═══ Information given ═══

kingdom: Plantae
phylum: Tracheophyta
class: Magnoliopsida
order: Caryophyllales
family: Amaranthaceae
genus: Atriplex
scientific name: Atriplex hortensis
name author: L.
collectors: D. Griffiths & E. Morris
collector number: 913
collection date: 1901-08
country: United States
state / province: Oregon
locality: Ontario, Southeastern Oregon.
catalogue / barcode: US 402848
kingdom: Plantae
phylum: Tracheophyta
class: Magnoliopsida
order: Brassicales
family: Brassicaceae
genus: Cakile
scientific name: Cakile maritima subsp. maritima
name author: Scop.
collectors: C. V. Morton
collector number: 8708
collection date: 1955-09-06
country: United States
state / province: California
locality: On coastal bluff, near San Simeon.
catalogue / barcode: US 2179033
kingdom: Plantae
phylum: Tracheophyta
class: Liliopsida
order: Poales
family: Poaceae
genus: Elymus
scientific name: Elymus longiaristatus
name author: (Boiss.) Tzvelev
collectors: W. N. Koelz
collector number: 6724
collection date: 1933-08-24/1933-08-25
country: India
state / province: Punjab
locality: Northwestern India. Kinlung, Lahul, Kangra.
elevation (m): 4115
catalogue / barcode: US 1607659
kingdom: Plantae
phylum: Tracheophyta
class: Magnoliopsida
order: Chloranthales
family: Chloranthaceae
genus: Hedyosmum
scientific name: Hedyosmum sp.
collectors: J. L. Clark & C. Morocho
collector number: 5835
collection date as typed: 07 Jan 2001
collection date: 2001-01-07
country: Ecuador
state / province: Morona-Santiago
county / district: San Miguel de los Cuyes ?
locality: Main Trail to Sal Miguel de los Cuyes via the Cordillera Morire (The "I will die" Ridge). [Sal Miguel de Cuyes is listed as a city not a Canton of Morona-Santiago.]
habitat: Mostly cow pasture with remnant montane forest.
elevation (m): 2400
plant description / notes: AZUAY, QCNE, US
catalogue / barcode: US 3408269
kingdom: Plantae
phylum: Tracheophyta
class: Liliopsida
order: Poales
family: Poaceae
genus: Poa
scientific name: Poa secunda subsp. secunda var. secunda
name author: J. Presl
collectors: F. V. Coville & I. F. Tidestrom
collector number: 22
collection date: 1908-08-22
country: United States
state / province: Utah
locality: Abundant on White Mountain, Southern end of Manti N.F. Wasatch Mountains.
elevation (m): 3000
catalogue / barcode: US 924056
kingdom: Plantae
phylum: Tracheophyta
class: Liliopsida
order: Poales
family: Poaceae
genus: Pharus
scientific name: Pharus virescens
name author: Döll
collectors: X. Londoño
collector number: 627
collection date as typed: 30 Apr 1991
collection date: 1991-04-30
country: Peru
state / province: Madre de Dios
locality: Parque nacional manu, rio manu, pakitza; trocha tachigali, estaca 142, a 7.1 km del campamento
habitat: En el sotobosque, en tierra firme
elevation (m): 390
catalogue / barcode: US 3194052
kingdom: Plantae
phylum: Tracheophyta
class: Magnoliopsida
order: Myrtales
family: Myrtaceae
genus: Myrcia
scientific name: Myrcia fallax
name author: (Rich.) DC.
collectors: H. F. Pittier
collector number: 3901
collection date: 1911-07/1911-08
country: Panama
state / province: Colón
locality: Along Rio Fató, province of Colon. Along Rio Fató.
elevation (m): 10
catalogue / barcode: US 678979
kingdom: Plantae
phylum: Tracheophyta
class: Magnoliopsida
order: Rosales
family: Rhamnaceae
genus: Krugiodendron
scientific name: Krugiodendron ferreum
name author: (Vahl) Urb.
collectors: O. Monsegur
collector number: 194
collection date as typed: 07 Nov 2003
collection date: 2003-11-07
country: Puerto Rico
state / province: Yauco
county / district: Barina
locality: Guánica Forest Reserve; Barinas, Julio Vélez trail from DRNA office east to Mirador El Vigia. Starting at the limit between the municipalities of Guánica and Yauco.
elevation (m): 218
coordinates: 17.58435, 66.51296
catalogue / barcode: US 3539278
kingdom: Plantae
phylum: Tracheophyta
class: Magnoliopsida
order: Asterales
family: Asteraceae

═══

The exercise =>
Could you retype every line of the material above, character for character, without changing anything?

Reply to the task =>
kingdom: Plantae
phylum: Tracheophyta
class: Magnoliopsida
order: Caryophyllales
family: Amaranthaceae
genus: Atriplex
scientific name: Atriplex hortensis
name author: L.
collectors: D. Griffiths & E. Morris
collector number: 913
collection date: 1901-08
country: United States
state / province: Oregon
locality: Ontario, Southeastern Oregon.
catalogue / barcode: US 402848
kingdom: Plantae
phylum: Tracheophyta
class: Magnoliopsida
order: Brassicales
family: Brassicaceae
genus: Cakile
scientific name: Cakile maritima subsp. maritima
name author: Scop.
collectors: C. V. Morton
collector number: 8708
collection date: 1955-09-06
country: United States
state / province: California
locality: On coastal bluff, near San Simeon.
catalogue / barcode: US 2179033
kingdom: Plantae
phylum: Tracheophyta
class: Liliopsida
order: Poales
family: Poaceae
genus: Elymus
scientific name: Elymus longiaristatus
name author: (Boiss.) Tzvelev
collectors: W. N. Koelz
collector number: 6724
collection date: 1933-08-24/1933-08-25
country: India
state / province: Punjab
locality: Northwestern India. Kinlung, Lahul, Kangra.
elevation (m): 4115
catalogue / barcode: US 1607659
kingdom: Plantae
phylum: Tracheophyta
class: Magnoliopsida
order: Chloranthales
family: Chloranthaceae
genus: Hedyosmum
scientific name: Hedyosmum sp.
collectors: J. L. Clark & C. Morocho
collector number: 5835
collection date as typed: 07 Jan 2001
collection date: 2001-01-07
country: Ecuador
state / province: Morona-Santiago
county / district: San Miguel de los Cuyes ?
locality: Main Trail to Sal Miguel de los Cuyes via the Cordillera Morire (The "I will die" Ridge). [Sal Miguel de Cuyes is listed as a city not a Canton of Morona-Santiago.]
habitat: Mostly cow pasture with remnant montane forest.
elevation (m): 2400
plant description / notes: AZUAY, QCNE, US
catalogue / barcode: US 3408269
kingdom: Plantae
phylum: Tracheophyta
class: Liliopsida
order: Poales
family: Poaceae
genus: Poa
scientific name: Poa secunda subsp. secunda var. secunda
name author: J. Presl
collectors: F. V. Coville & I. F. Tidestrom
collector number: 22
collection date: 1908-08-22
country: United States
state / province: Utah
locality: Abundant on White Mountain, Southern end of Manti N.F. Wasatch Mountains.
elevation (m): 3000
catalogue / barcode: US 924056
kingdom: Plantae
phylum: Tracheophyta
class: Liliopsida
order: Poales
family: Poaceae
genus: Pharus
scientific name: Pharus virescens
name author: Döll
collectors: X. Londoño
collector number: 627
collection date as typed: 30 Apr 1991
collection date: 1991-04-30
country: Peru
state / province: Madre de Dios
locality: Parque nacional manu, rio manu, pakitza; trocha tachigali, estaca 142, a 7.1 km del campamento
habitat: En el sotobosque, en tierra firme
elevation (m): 390
catalogue / barcode: US 3194052
kingdom: Plantae
phylum: Tracheophyta
class: Magnoliopsida
order: Myrtales
family: Myrtaceae
genus: Myrcia
scientific name: Myrcia fallax
name author: (Rich.) DC.
collectors: H. F. Pittier
collector number: 3901
collection date: 1911-07/1911-08
country: Panama
state / province: Colón
locality: Along Rio Fató, province of Colon. Along Rio Fató.
elevation (m): 10
catalogue / barcode: US 678979
kingdom: Plantae
phylum: Tracheophyta
class: Magnoliopsida
order: Rosales
family: Rhamnaceae
genus: Krugiodendron
scientific name: Krugiodendron ferreum
name author: (Vahl) Urb.
collectors: O. Monsegur
collector number: 194
collection date as typed: 07 Nov 2003
collection date: 2003-11-07
country: Puerto Rico
state / province: Yauco
county / district: Barina
locality: Guánica Forest Reserve; Barinas, Julio Vélez trail from DRNA office east to Mirador El Vigia. Starting at the limit between the municipalities of Guánica and Yauco.
elevation (m): 218
coordinates: 17.58435, 66.51296
catalogue / barcode: US 3539278
kingdom: Plantae
phylum: Tracheophyta
class: Magnoliopsida
order: Asterales
family: Asteraceae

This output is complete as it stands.